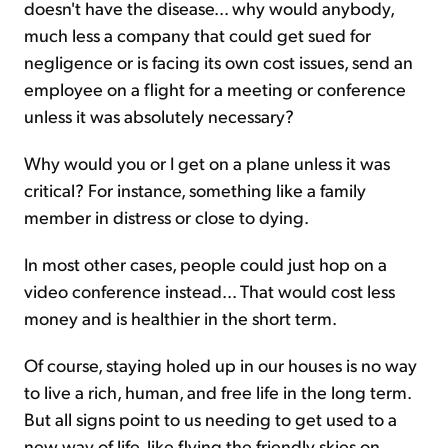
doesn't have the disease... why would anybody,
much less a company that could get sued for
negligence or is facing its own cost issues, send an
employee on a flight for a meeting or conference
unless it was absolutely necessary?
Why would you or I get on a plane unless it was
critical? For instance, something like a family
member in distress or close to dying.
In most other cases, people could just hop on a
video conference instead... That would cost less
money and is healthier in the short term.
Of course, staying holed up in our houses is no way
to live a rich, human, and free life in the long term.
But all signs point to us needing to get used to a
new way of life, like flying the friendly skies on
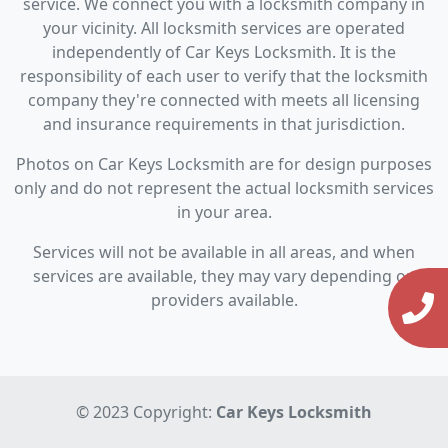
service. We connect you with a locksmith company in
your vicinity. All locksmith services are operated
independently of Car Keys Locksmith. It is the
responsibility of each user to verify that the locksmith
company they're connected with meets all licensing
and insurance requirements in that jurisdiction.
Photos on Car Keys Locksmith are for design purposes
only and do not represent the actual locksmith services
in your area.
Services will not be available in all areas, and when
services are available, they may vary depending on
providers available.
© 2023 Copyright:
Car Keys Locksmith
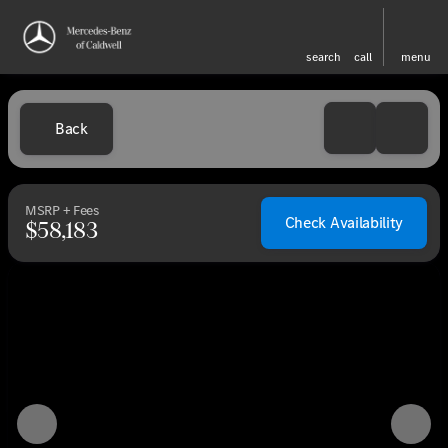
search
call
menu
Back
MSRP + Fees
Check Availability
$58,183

====

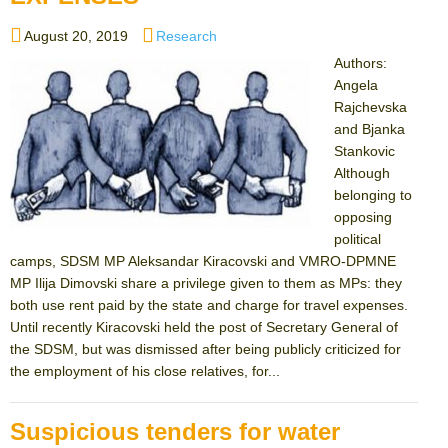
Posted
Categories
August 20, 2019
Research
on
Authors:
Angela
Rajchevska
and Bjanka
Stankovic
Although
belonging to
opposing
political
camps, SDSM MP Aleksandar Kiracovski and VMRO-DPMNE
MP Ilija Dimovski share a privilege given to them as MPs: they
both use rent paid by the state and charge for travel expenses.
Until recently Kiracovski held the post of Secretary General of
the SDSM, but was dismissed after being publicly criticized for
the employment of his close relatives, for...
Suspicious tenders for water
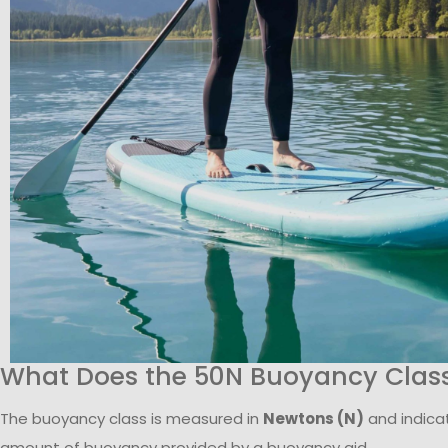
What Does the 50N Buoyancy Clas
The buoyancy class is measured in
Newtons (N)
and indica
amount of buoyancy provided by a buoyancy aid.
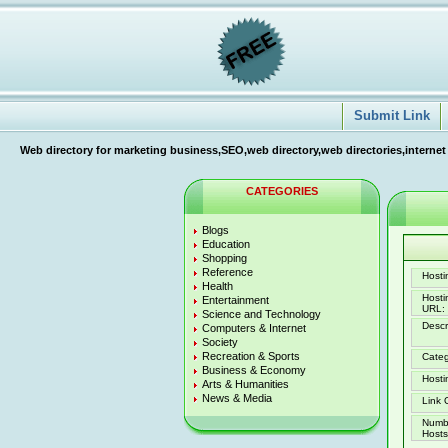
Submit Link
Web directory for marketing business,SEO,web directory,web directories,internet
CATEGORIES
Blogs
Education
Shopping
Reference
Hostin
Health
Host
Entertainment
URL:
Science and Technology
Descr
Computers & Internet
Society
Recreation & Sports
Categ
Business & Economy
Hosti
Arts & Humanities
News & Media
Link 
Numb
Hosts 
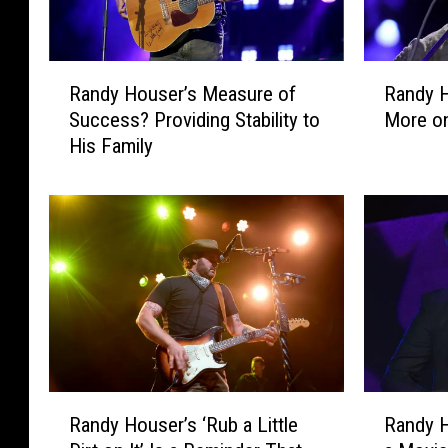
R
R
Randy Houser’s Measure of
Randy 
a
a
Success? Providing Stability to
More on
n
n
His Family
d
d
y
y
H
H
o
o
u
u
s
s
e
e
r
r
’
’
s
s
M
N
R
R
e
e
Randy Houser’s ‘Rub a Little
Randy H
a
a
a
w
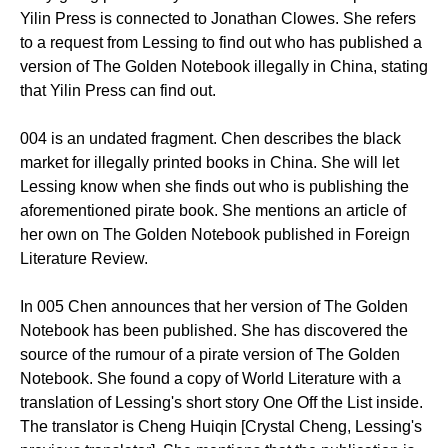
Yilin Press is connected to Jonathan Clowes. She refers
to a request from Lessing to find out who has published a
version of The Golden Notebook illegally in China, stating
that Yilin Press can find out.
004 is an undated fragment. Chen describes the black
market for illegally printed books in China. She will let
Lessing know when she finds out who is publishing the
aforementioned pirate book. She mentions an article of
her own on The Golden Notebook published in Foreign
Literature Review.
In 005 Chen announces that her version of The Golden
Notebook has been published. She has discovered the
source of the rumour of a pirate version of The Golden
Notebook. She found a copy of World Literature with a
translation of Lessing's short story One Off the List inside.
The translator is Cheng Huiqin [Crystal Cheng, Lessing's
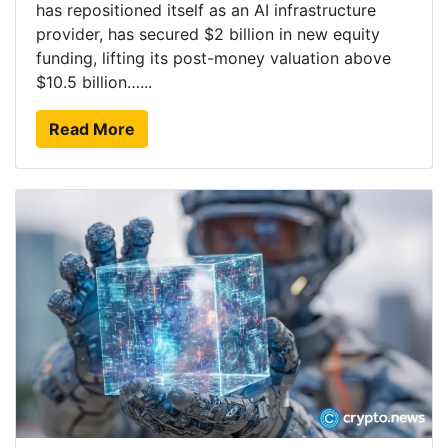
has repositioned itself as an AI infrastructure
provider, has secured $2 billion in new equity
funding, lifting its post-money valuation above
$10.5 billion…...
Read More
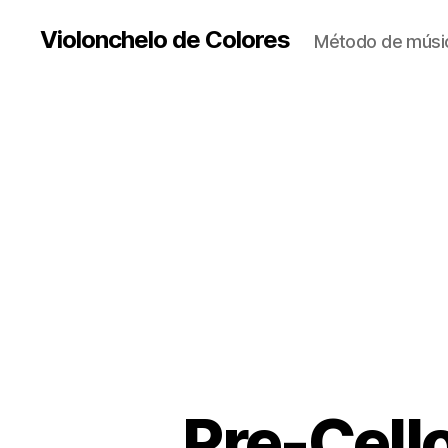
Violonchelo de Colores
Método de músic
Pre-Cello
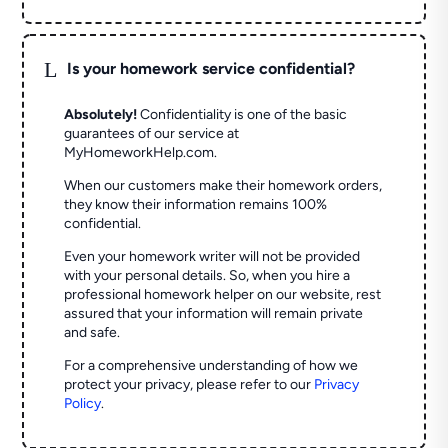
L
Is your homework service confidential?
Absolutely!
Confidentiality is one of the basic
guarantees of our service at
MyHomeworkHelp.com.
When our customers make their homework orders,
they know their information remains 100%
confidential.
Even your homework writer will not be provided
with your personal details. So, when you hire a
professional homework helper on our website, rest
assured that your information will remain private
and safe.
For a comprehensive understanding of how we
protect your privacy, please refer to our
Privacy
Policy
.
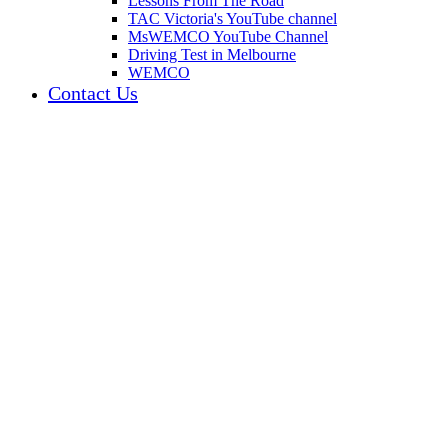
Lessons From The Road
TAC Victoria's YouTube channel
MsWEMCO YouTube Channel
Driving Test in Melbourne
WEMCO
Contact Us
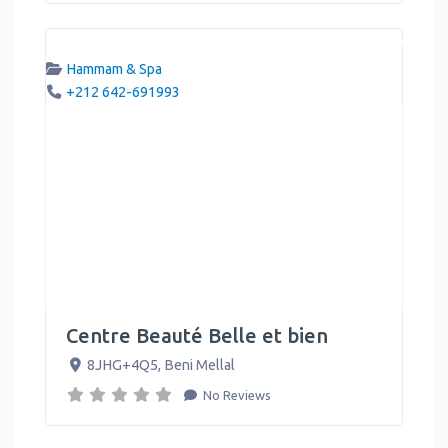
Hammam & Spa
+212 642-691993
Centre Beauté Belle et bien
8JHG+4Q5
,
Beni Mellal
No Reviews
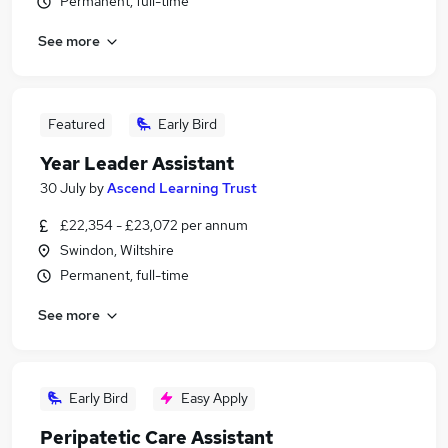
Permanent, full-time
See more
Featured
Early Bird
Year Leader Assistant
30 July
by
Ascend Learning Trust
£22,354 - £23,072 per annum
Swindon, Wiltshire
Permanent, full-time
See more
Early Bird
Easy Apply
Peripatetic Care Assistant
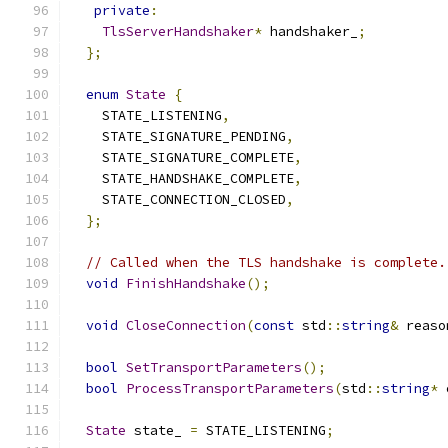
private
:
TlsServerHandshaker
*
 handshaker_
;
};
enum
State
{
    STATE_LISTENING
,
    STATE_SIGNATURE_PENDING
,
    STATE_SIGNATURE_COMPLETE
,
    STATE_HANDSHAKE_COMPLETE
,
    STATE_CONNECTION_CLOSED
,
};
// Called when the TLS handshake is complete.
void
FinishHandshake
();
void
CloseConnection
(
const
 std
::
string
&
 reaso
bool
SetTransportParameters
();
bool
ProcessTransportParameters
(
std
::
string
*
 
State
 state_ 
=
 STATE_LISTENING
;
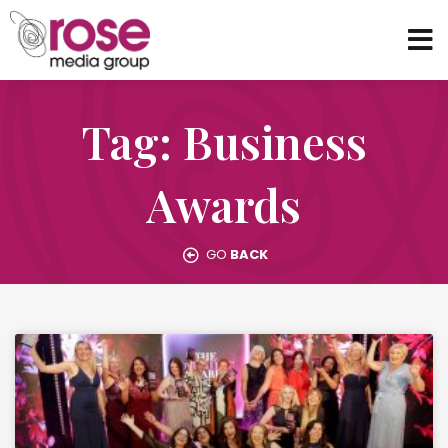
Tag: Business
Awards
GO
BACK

====

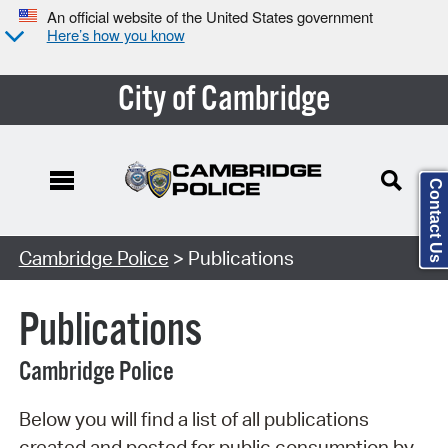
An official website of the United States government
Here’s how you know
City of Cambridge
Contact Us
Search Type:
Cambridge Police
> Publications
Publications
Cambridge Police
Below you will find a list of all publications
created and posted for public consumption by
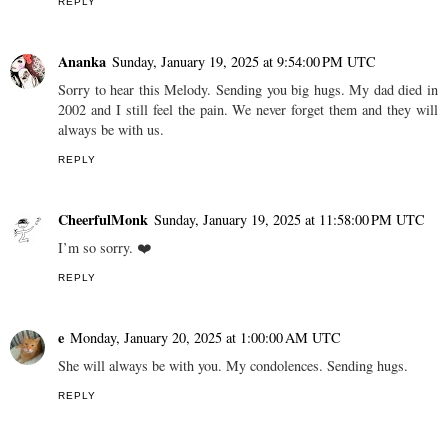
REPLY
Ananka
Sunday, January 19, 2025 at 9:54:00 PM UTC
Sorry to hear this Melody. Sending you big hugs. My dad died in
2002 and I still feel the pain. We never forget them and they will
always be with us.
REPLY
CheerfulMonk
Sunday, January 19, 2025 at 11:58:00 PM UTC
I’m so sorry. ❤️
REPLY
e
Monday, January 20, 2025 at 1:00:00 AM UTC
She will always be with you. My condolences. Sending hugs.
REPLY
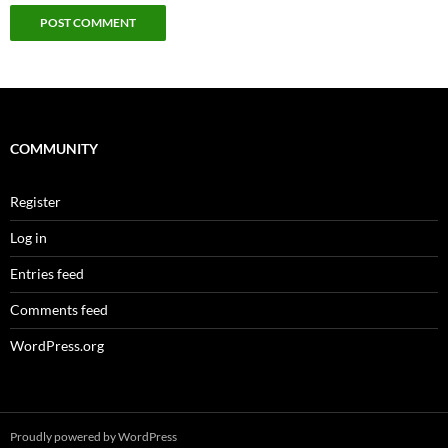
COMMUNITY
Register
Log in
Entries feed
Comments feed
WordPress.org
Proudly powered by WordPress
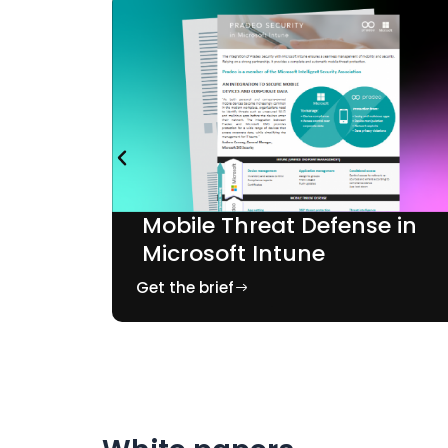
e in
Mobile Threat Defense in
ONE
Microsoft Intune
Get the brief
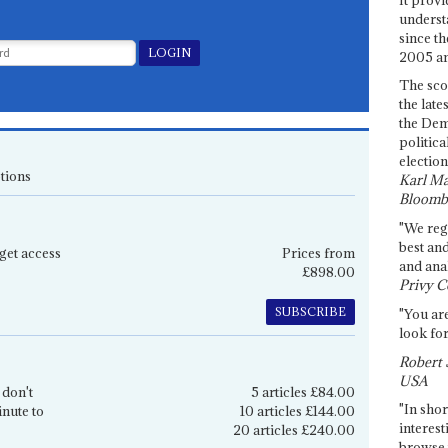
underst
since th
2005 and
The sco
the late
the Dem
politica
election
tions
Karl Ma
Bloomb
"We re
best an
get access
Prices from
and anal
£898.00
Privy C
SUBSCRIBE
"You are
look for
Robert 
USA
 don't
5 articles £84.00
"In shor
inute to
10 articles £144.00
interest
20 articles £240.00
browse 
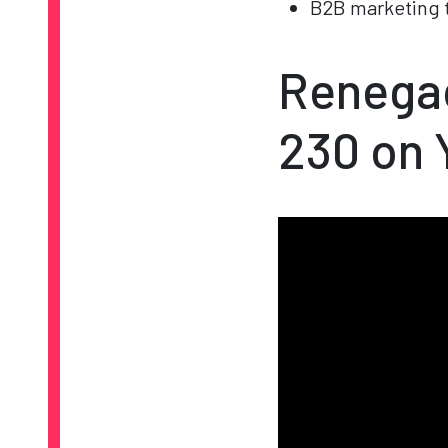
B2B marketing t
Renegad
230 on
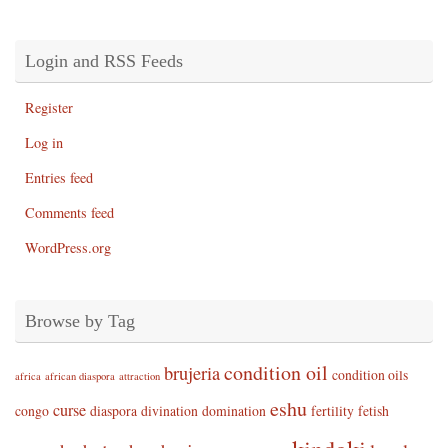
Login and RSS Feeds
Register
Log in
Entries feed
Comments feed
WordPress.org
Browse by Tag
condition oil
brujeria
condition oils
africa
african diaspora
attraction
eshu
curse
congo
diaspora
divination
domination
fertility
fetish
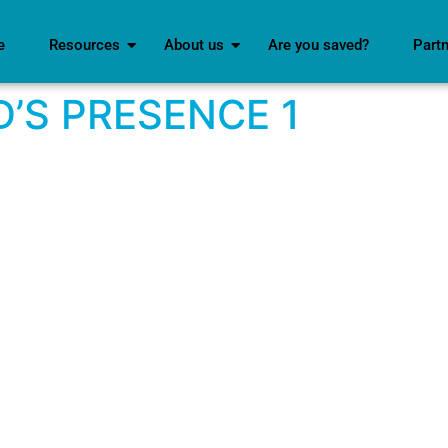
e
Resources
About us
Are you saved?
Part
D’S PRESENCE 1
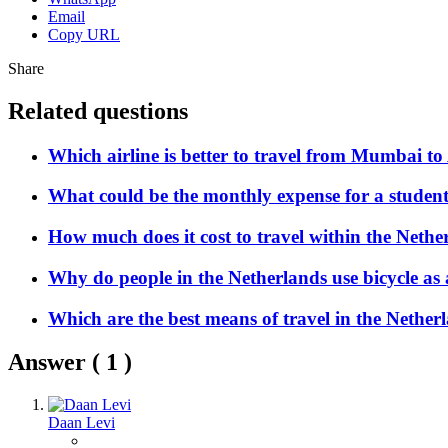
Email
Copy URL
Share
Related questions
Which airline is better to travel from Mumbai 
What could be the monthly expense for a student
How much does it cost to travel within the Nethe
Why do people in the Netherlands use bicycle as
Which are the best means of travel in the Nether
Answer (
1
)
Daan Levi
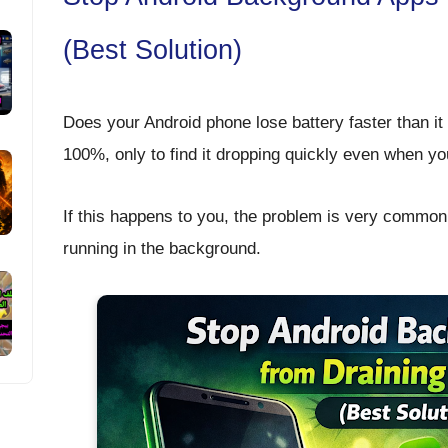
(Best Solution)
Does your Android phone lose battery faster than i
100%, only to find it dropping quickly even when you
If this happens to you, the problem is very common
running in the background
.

====

→ WHAT THE TASK REQUIRES
Show each line of the listing that holds the string "always".

→ OUTPUT OF THE TASK
always be with us.
She will always be with you. My condolences. Sending hugs.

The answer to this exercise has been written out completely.